David Haxton: -/+
-
Fridman Gallery is honored to present -/+, David Haxton's first exhibition with the gallery, a selection of films and photographs made over the past five decades.
A sequence of Haxton's 16mm films from the 70s and 80s - among them Overlapping Planes, Painting Lights, Cubes, Landscape and Room, and Pyramid Drawings - will be projected on the back wall of the gallery, at a considerable distance, yet immediately visible, from the entrance. Along the side walls, filming stills and more recent large-scale color photographs of front- and backlit paper constructions will lead visitors through the space, towards the projected image.
Trained as a painter, Haxton began making films in 1969, interested in examining the nature of the medium from the perspective of a modernist painter - light, movement, and the formation of a three-dimensional illusion on a flat surface. The camera remains in a static position throughout the single take, without editing.

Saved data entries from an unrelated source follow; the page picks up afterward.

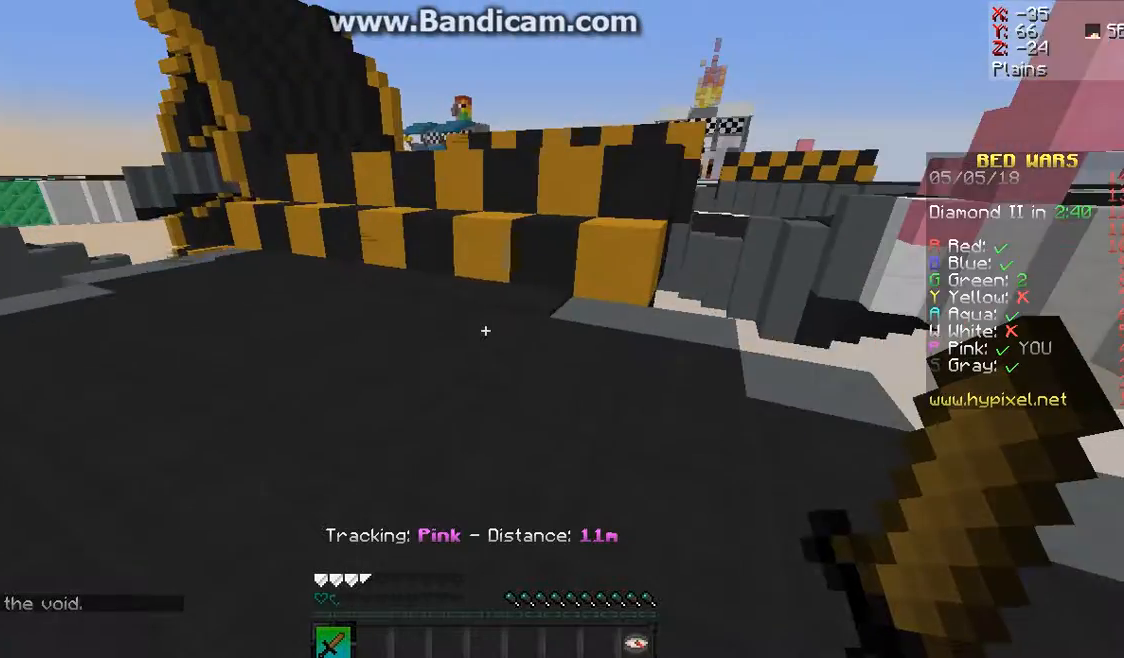
{"keys": ["w"], "mouse": [], "events": [[67, "space", "down"], [167, "space", "up"]]}
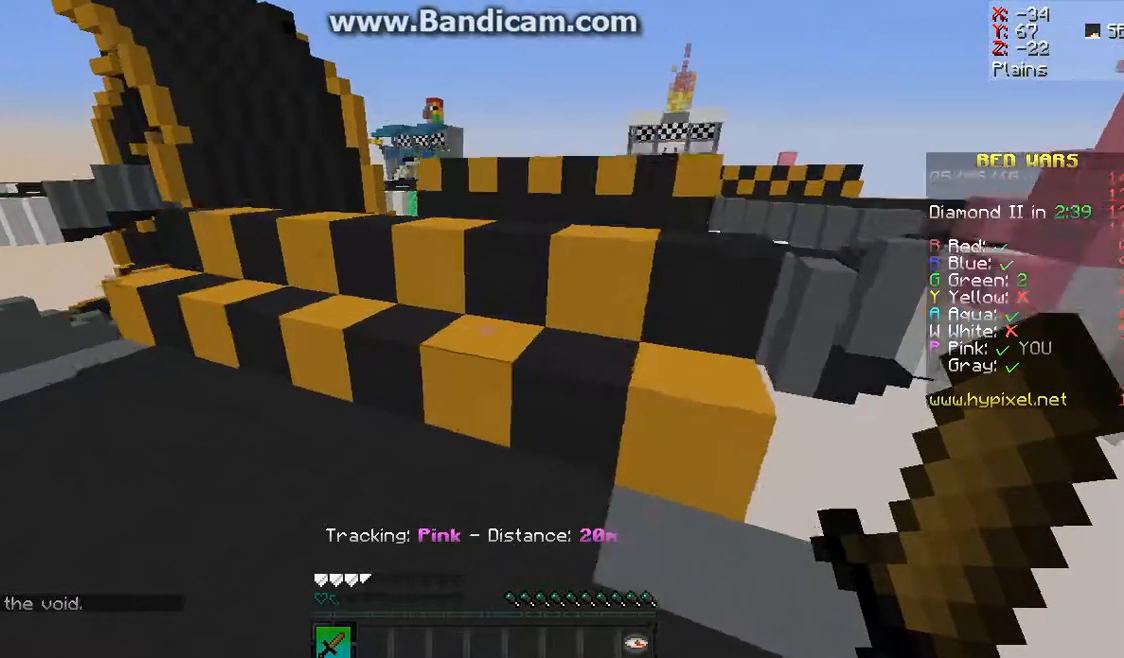
{"keys": ["w"], "mouse": [], "events": [[67, "space", "down"], [300, "space", "up"]]}
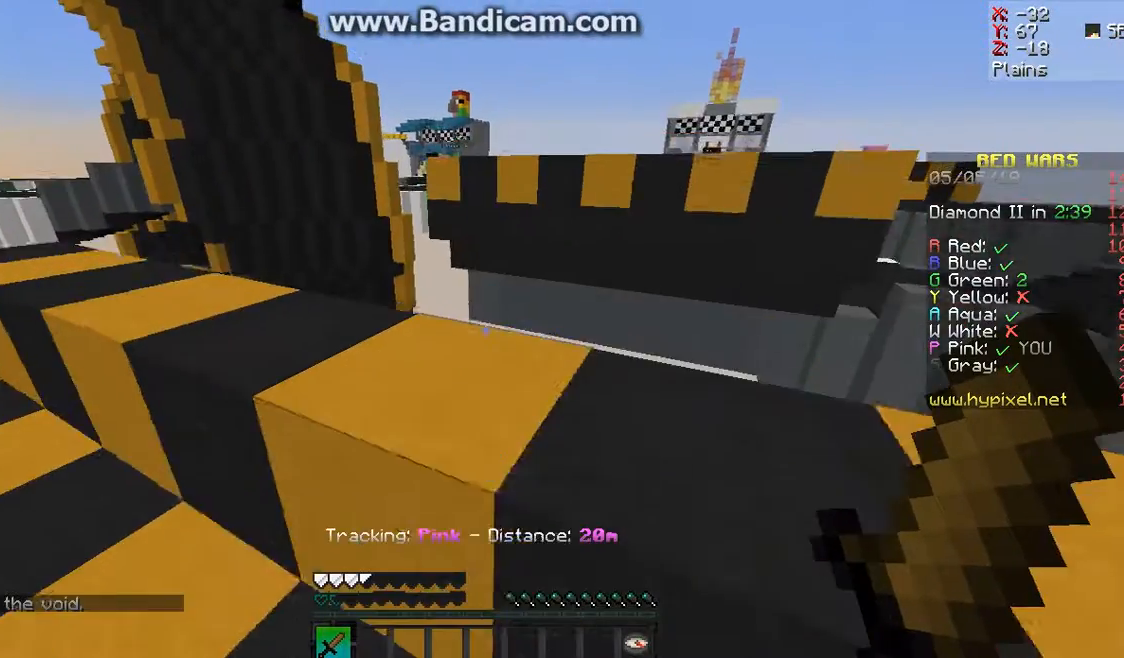
{"keys": ["s"], "mouse": []}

Actions of the performers are limited to movement back and forth, parallel to the picture plane, describing a three-dimensional space in terms of its two-dimensional representation.

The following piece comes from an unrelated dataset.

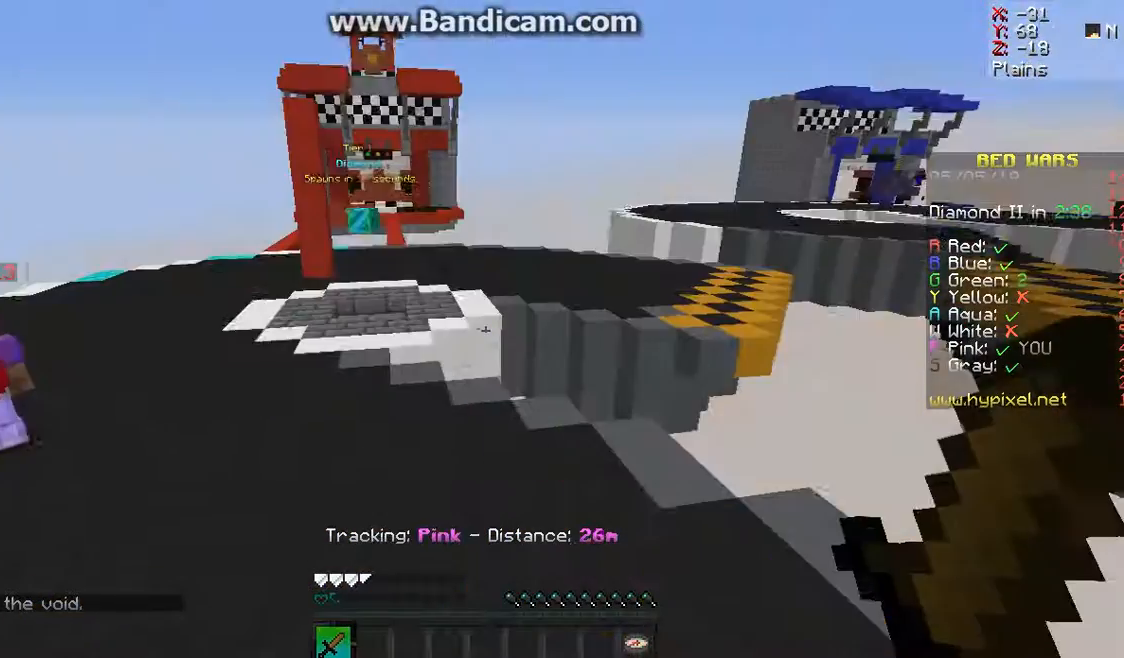
{"keys": ["w"], "mouse": [], "events": [[133, "s", "up"], [233, "w", "down"], [300, "w", "up"], [367, "w", "down"]]}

Sets created in the filmed space are designed so that the activities of the performers will gradually reveal the three dimensionality of the space while continually referring back to the flatness of the screen and the physicality of the light producing the filmed image. This is not film as narration of events, but film as a thing in itself, a description of space through light, an act of its own making. Likewise, Haxton's photographs from the 2000s - abstract tableaux created in empty studios with paper backdrops and scrims - are self-contained descriptions of the photographic space, uninhabited by anthropocentric concerns with functionality or storytelling.

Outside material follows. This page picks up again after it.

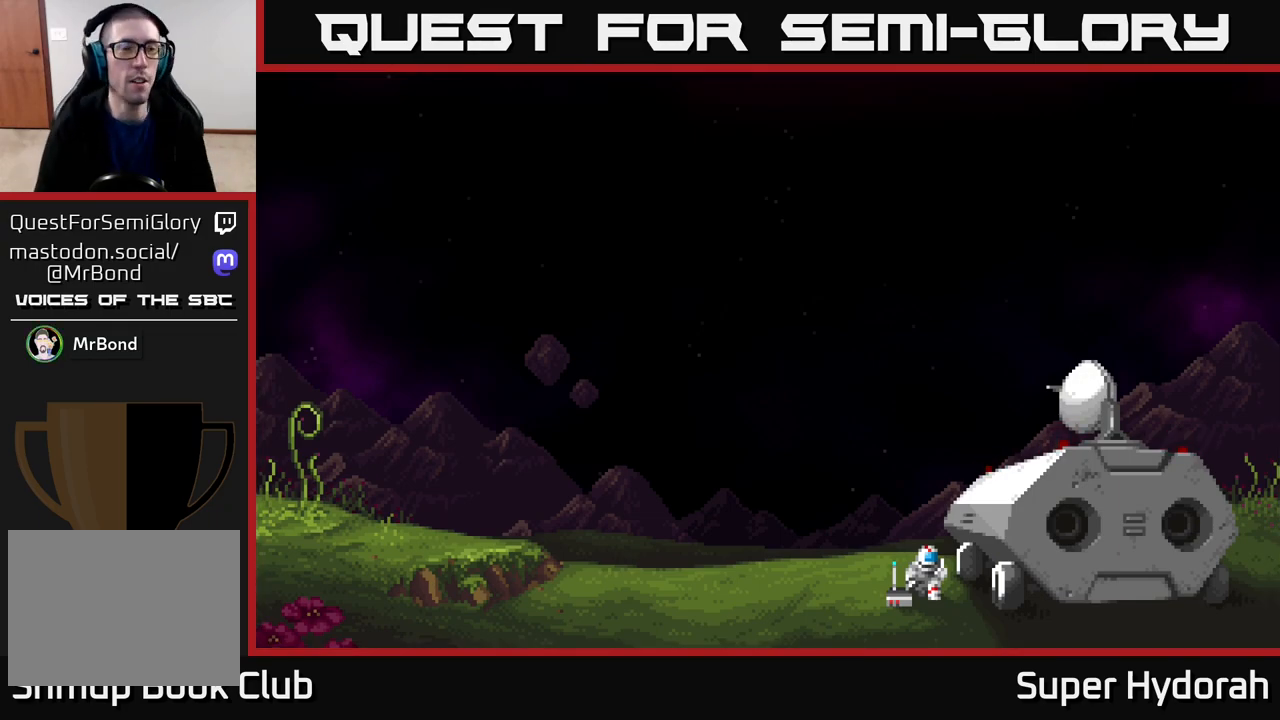
Gameplay with a controller (Xbox layout); each line is a JSON object with the inputs held at the frame after it. "events" lists button and stick changes between this image and that frame as [ms after this image, input, new state], when the widget could be followed in between. Not read: left_stick right_stick.
{"buttons": [], "events": [[267, "A", "down"], [350, "A", "up"]]}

David Haxton (b. 1943, Indianapolis, Indiana) received an MFA in Painting from the University of Michigan in 1967, and has exhibited at the Pompidou, MoMA, the Whitney, the Smithsonian, and many other institutions. Selected public collections include: the Pompidou, MoMA, SFMOMA, Smithsonian American Art Museum, The Whitney Museum of American Art, The Indianapolis Museum of Art, Albright Knox Gallery, National Gallery of Art (Australia), Denver Museum of Art, and the Chicago Art Institute.